The subject of the drawing and the present painting is Christ’s Resurrection, the climax of the Crucifixion narrative. Brueghel portrays this critical event with intense drama, following the account in the Gospel of Matthew (28:1-9), which relays that after the Crucifixion, Joseph of Arimathea, assisted by Nicodemus, brought Jesus’s body to his own, unused tomb, which had been carved into a rock, and sealed the entrance with a large stone slab. When dawn broke on Sunday morning, the third day following Jesus’s death, the Virgin and 'the other Mary' went to the tomb, 'And behold, there was a great earthquake, for an angel of the Lord descended from heaven and came and rolled back the stone and sat on it'. While the guards trembled in fear, the angel directed the holy women to return to Galilee, for Christ had risen and was no longer there. Here, the newly risen Christ floats above the entire scene in triumph while below, a jumble of sleeping and waking soldiers react to the miraculous event.

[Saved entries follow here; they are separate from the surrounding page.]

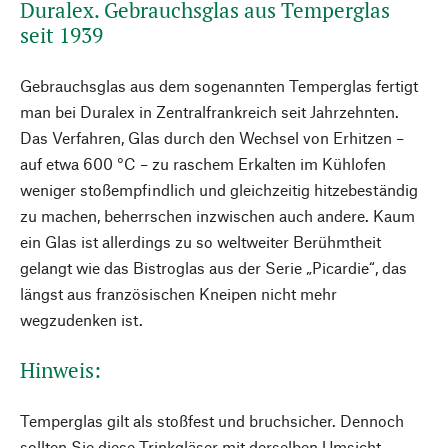
Duralex. Gebrauchsglas aus Temperglas
seit 1939
Gebrauchsglas aus dem sogenannten Temperglas fertigt
man bei Duralex in Zentralfrankreich seit Jahrzehnten.
Das Verfahren, Glas durch den Wechsel von Erhitzen –
auf etwa 600 °C – zu raschem Erkalten im Kühlofen
weniger stoßempfindlich und gleichzeitig hitzebeständig
zu machen, beherrschen inzwischen auch andere. Kaum
ein Glas ist allerdings zu so weltweiter Berühmtheit
gelangt wie das Bistroglas aus der Serie „Picardie“, das
längst aus französischen Kneipen nicht mehr
wegzudenken ist.
Hinweis:
Temperglas gilt als stoßfest und bruchsicher. Dennoch
sollten Sie diese Trinkgläser mit derselben Umsicht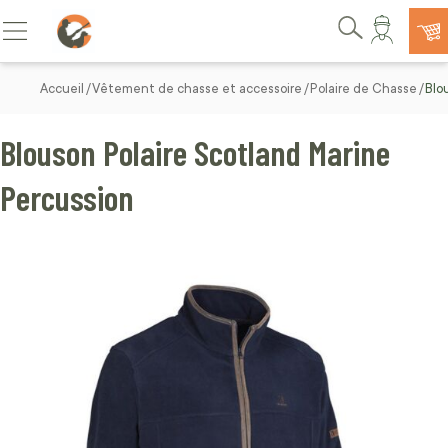
Allez au contenu
Basculer la navigation
Rechercher
Accueil
Vêtement de chasse et accessoire
Polaire de Chasse
Blo
Blouson Polaire Scotland Marine
Percussion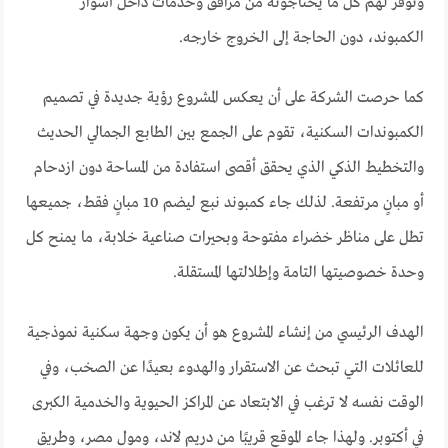
وتوفر لهم كل ما يحتاجونه من مرافق وخدمات داخل أسوار
الكمبوند، دون الحاجة إلى الخروج خارجه.
كما حرصت الشركة على أن يعكس المشروع رؤية جديدة في تصميم
الكمبوندات السكنية، تقوم على الجمع بين الطابع الجمالي الحديث
والتخطيط الذكي الذي يحقق أقصى استفادة من المساحة دون ازدحام
أو مبانٍ مرتفعة. لذلك جاء كمبوند نبع ليضم 10 مبانٍ فقط، جميعها
تطل على مناظر خضراء مفتوحة وبحيرات صناعية خلابة، ما يمنح كل
وحدة خصوصيتها التامة وإطلالتها المستقلة.
الهدف الرئيسي من إنشاء المشروع هو أن يكون وجهة سكنية نموذجية
للعائلات التي تبحث عن الاستقرار والهدوء بعيدًا عن الصخب، وفي
الوقت نفسه لا ترغب في الابتعاد عن المراكز الحيوية والخدمية الكبرى
في أكتوبر. ولهذا جاء الموقع قريبًا من دريم لاند، ومول مصر، وطريق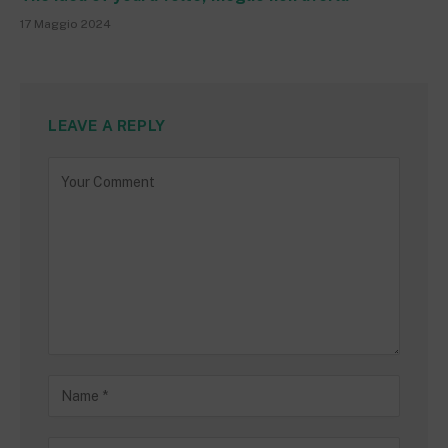
17 Maggio 2024
LEAVE A REPLY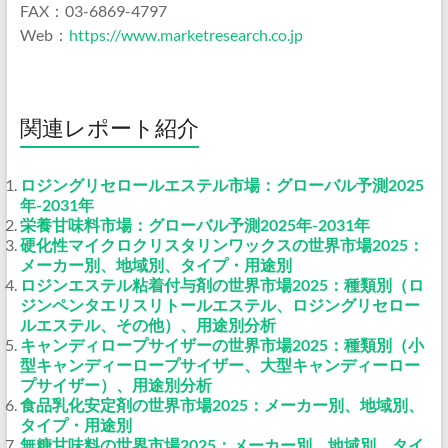
FAX：03-6869-4797
Web：
https://www.marketresearch.co.jp
関連レポート紹介
ロジングリセロールエステル市場：グローバル予測2025
年-2031年
栄養甘味料市場：グローバル予測2025年-2031年
硬化性マイクロクリスタリンワックスの世界市場2025：
メーカー別、地域別、タイプ・用途別
ロジンエステル粘着付与剤の世界市場2025：種類別（ロ
ジンペンタエリスリトールエステル、ロジングリセロー
ルエステル、その他）、用途別分析
キャンディロープサイザーの世界市場2025：種類別（小
型キャンディーロープサイザー、大型キャンディーロー
プサイザー）、用途別分析
食品乳化安定剤の世界市場2025：メーカー別、地域別、
タイプ・用途別
無糖甘味料の世界市場2025：メーカー別、地域別、タイ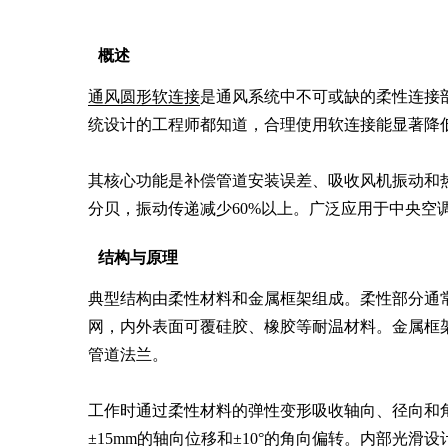
概述
通风圆形软连接
是通风系统中不可或缺的柔性连接
统设计的工程师都知道，合理使用软连接能显著降低
其核心功能是补偿管道安装误差、吸收风机振动和热
分贝，振动传递减少60%以上。广泛应用于中央空
结构与原理
典型结构由柔性材料和金属框架组成。柔性部分通
网，内外表面可覆硅胶、橡胶等耐温材料。金属框
管道法兰。

工作时通过柔性材料的弹性变形吸收轴向、径向和
±15mm的轴向位移和±10°的角向偏转。内部光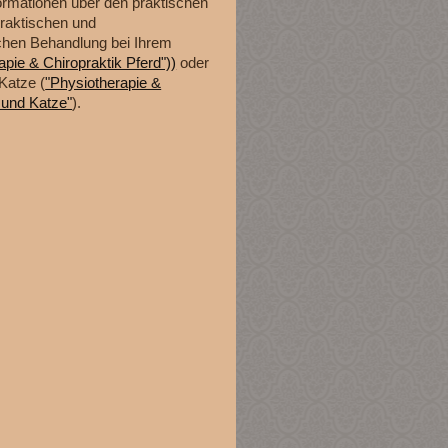
formationen über den praktischen
praktischen und
chen Behandlung bei Ihrem
apie & Chiropraktik Pferd"))
oder
Katze (
"Physiotherapie &
 und Katze"
).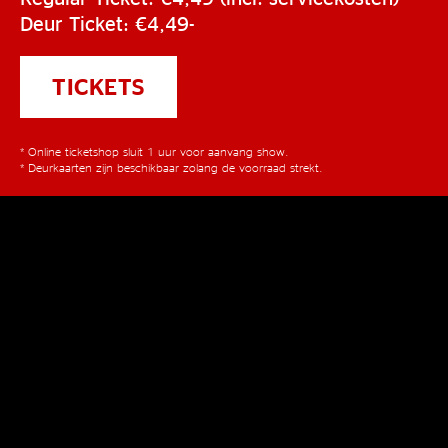
Deur Ticket: €4,49-
TICKETS
* Online ticketshop sluit 1 uur voor aanvang show.
* Deurkaarten zijn beschikbaar zolang de voorraad strekt.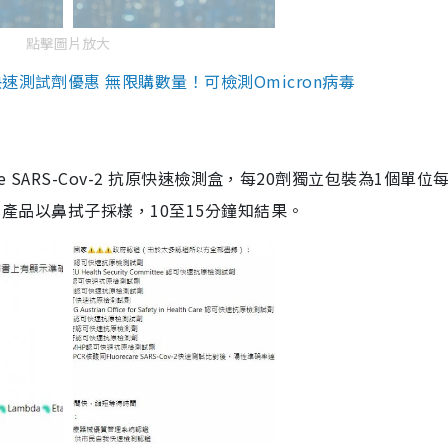
點擊圖片放大
測試劑優惠 無限購數量！可檢測Omicron病毒
are SARS-Cov-2 抗原快速檢測盒，每20劑獨立包裝為1個單位
5。產品以鼻拭子採樣，10至15分鐘知結果。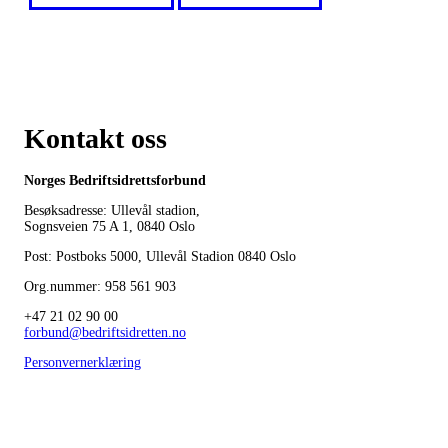
Kontakt oss
Norges Bedriftsidrettsforbund
Besøksadresse: Ullevål stadion,
Sognsveien 75 A 1, 0840 Oslo
Post: Postboks 5000, Ullevål Stadion 0840 Oslo
Org.nummer: 958 561 903
+47 21 02 90 00
forbund@bedriftsidretten.no
Personvernerklæring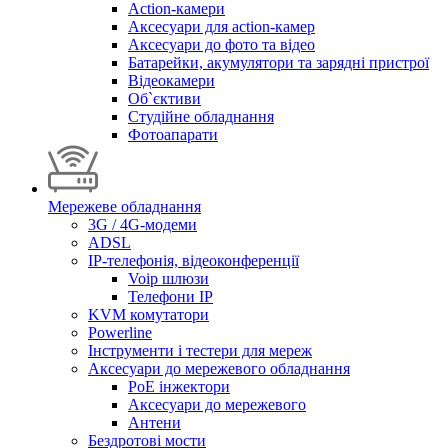
Action-камери
Аксесуари для action-камер
Аксесуари до фото та відео
Батарейки, акумулятори та зарядні пристрої
Відеокамери
Об`єктиви
Студійне обладнання
Фотоапарати
Мережеве обладнання
3G / 4G-модеми
ADSL
IP-телефонія, відеоконференції
Voip шлюзи
Телефони IP
KVM комутатори
Powerline
Інструменти і тестери для мереж
Аксесуари до мережевого обладнання
PoE інжектори
Аксесуари до мережевого
Антени
Бездротові мости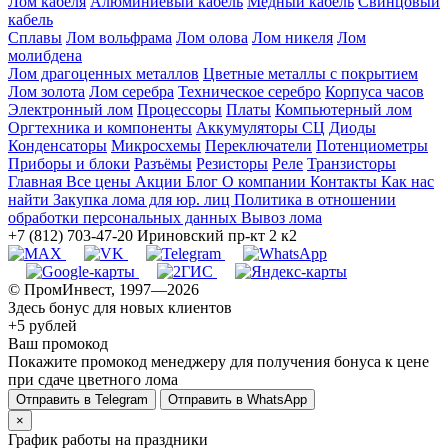
Лом кабеля
Алюминиевый кабель
Медный кабель
Свинцовый
кабель
Сплавы
Лом вольфрама
Лом олова
Лом никеля
Лом
молибдена
Лом драгоценных металлов
Цветные металлы с покрытием
Лом золота
Лом серебра
Техническое серебро
Корпуса часов
Электронный лом
Процессоры
Платы
Компьютерный лом
Оргтехника и компоненты
Аккумуляторы СЦ
Диоды
Конденсаторы
Микросхемы
Переключатели
Потенциометры
Приборы и блоки
Разъёмы
Резисторы
Реле
Транзисторы
Главная
Все цены
Акции
Блог
О компании
Контакты
Как нас
найти
Закупка лома для юр. лиц
Политика в отношении
обработки персональных данных
Вывоз лома
+7 (812) 703-47-20
Ириновский пр-кт 2 к2
© ПромИнвест, 1997—2026
Здесь бонус для новых клиентов
+5 рублей
Ваш промокод
Покажите промокод менеджеру для получения бонуса к цене
при сдаче цветного лома
Отправить в Telegram
Отправить в WhatsApp
×
График работы на праздники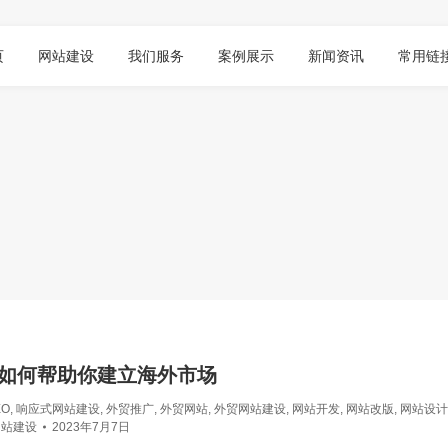
页
网站建设
我们服务
案例展示
新闻资讯
常用链
如何帮助你建立海外市场
EO
,
响应式网站建设
,
外贸推广
,
外贸网站
,
外贸网站建设
,
网站开发
,
网站改版
,
网站设计
网站建设
2023年7月7日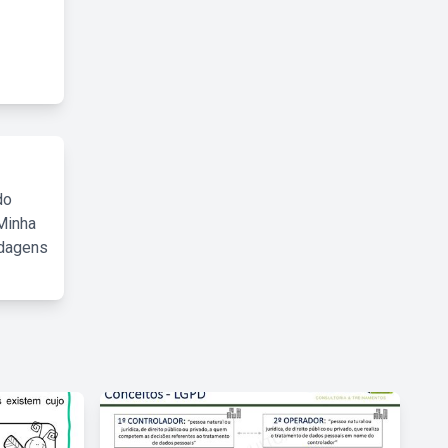
do
Minha
rdagens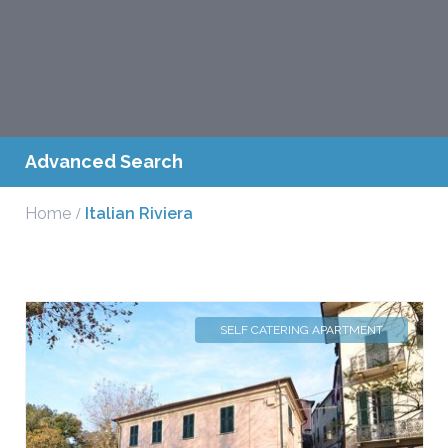
Advanced Search
Home
Italian Riviera
SELF CATERING APARTMENT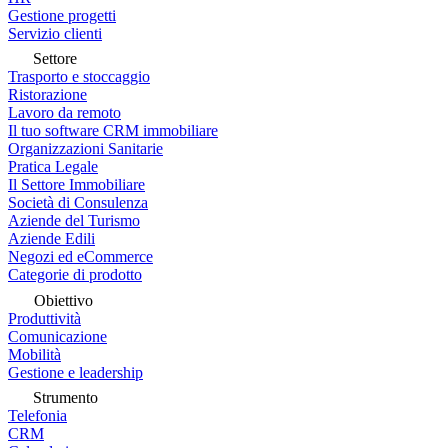
Gestione progetti
Servizio clienti
Settore
Trasporto e stoccaggio
Ristorazione
Lavoro da remoto
Il tuo software CRM immobiliare
Organizzazioni Sanitarie
Pratica Legale
Il Settore Immobiliare
Società di Consulenza
Aziende del Turismo
Aziende Edili
Negozi ed eCommerce
Categorie di prodotto
Obiettivo
Produttività
Comunicazione
Mobilità
Gestione e leadership
Strumento
Telefonia
CRM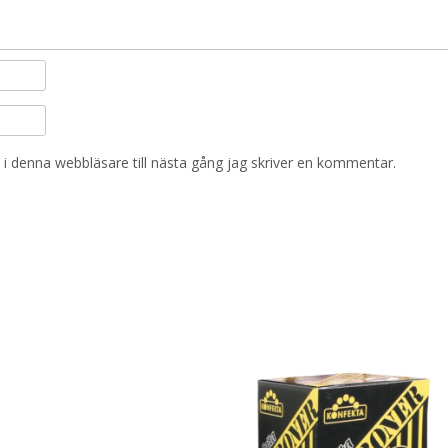
i denna webbläsare till nästa gång jag skriver en kommentar.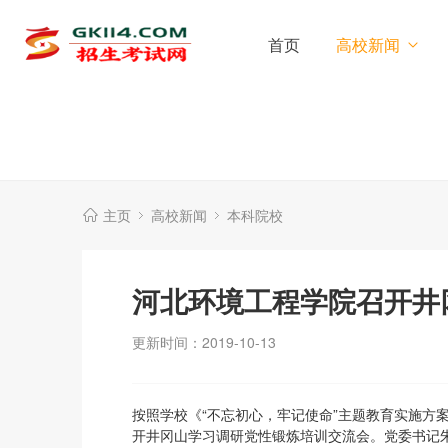
首页
高校新闻
主页
高校新闻
本科院校
河北环境工程学院召开井
更新时间：2019-10-13
按照学校《“不忘初心，牢记使命”主题教育实施方案》
开井冈山学习调研党性锻炼培训交流会。党委书记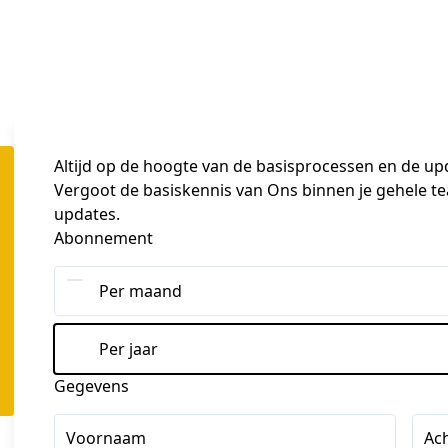
Altijd op de hoogte van de
basisprocessen
en de
up
Vergoot de basiskennis van Ons binnen je gehele team 
updates.
Abonnement
Per maand
Per jaar
Gegevens
Voornaam
Ac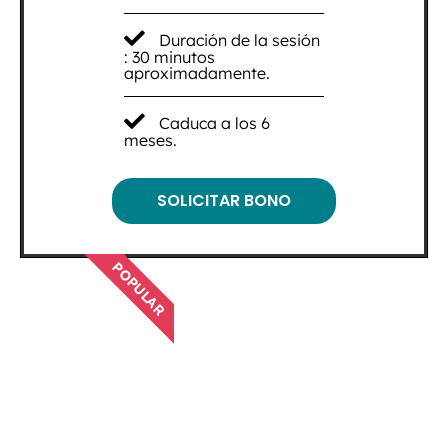
Duración de la sesión
: 30 minutos
aproximadamente.
Caduca a los 6
meses.
SOLICITAR BONO
POPULAR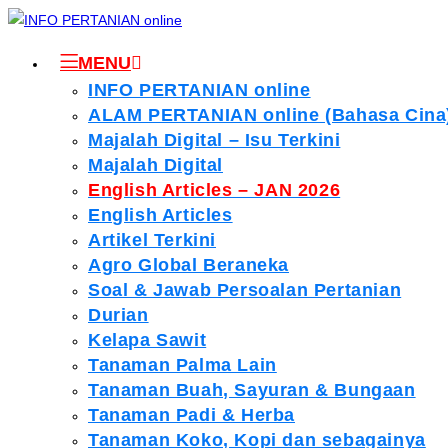
MENU
INFO PERTANIAN online
ALAM PERTANIAN online (Bahasa Cina
Majalah Digital – Isu Terkini
Majalah Digital
English Articles – JAN 2026
English Articles
Artikel Terkini
Agro Global Beraneka
Soal & Jawab Persoalan Pertanian
Durian
Kelapa Sawit
Tanaman Palma Lain
Tanaman Buah, Sayuran & Bungaan
Tanaman Padi & Herba
Tanaman Koko, Kopi dan sebagainya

Klaus Ertz, who was not able to study this painting in person (loc. cit.), remarked on how it reflects Pieter the Younger’s role as a copyist and interpreter of his father’s compositions. In particular, he pointed to several elements that differ from the source, including the omission of the bundle of faggots leaning against the tree at left and the reinterpretation of the fire, which here is lit, but in the drawing has been extinguished, as well as a general simplification of the myriad details that fill the father’s drawing. How Pieter the Younger would have had access to his father’s grisaille drawing, however, remains an open question (ibid.). As Manfred Sellink has noted (Bruegel. The Complete Paintings, Drawings and Prints, New York, 2007, p. 183), Pieter Bruegel the Elder most likely originally intended his drawing to be enjoyed as an independent work of art, perhaps to be given as a gift, and only later decided to have it engraved. The drawing’s large scale and highly-detailed finish lend credence to this theory. Moreover, the artist typical prepared his drawings in reverse in order to facilitate the engraving process – in Galle’s design, Christ thus raises his left hand in benediction, rather than his right, as would be customary in this imagery. That the present painting is not a mirror image of the drawing, suggests that Pieter the Younger may not have been working from the print, but rather had firsthand knowledge of the original (the earliest provenance for the Rotterdam drawing places it in an unknown Italian collection, likely around the late 18th or early 19th century), or perhaps another version of it that was preserved in the Brueghel workshop.